Black and Latino Americans in the United States are dying from COVID-19 at a much higher rate than whites. The foundation for the tragedy has been laid for decades.

ProPublica offered the first in-depth news analysis of the high infection rates of coronavirus in Black communities in Milwaukee, where misinformation and mistrust made it difficult to convince many Black people to protect themselves.
The long history of structural racism also sowed the seeds for this public health crisis in the Black community, according to the authors of the story, Akilah Johnson and Talia Buford. "Environmental, economic and political factors have compounded for generations, putting black people at higher risk of chronic conditions that leave lungs weak and immune systems vulnerable: asthma, heart disease, hypertension and diabetes."
As documented by the ProPublica team, the disease has inflicted damage on Black communities in Michigan, Louisiana, North Carolina, and Illinois. Since then, numerous articles have repeated and supplemented these findings as the extent of the human costs of the pandemic have continued to skew across racial lines. Here's a sample of additional news coverage of the racial data on coronavirus infections in the United States, including attention eventually paid to New York City, the geographic location experiencing the largest outbreak in the United States:
- What the Racial Data Show (The Atlantic, April 6)
- The coronavirus is infecting and killing black Americans at an alarmingly high rate (The Washington Post, April 7)

━━━━━━━━━━

** Exercise aim **
Could you retype, word for word, the section of the COVID-19 racial disparities passage between "Black and Latino" and "laid for decades.", inclusive?

** Data under study **
━━━━━━━━━━

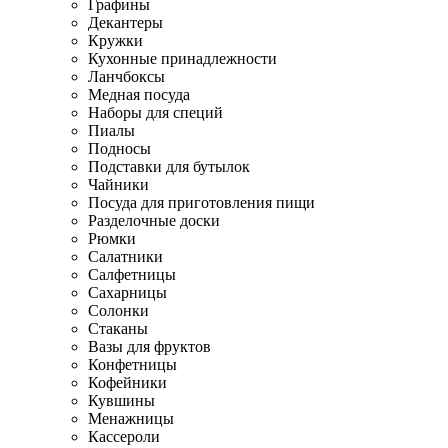
Графины
Декантеры
Кружки
Кухонные принадлежности
Ланчбоксы
Медная посуда
Наборы для специй
Пиалы
Подносы
Подставки для бутылок
Чайники
Посуда для приготовления пищи
Разделочные доски
Рюмки
Салатники
Салфетницы
Сахарницы
Солонки
Стаканы
Вазы для фруктов
Конфетницы
Кофейники
Кувшины
Менажницы
Кассероли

━━━━━━━━━━

** Answer to this task **
Black and Latino Americans in the United States are dying from COVID-19 at a much higher rate than whites. The foundation for the tragedy has been laid for decades.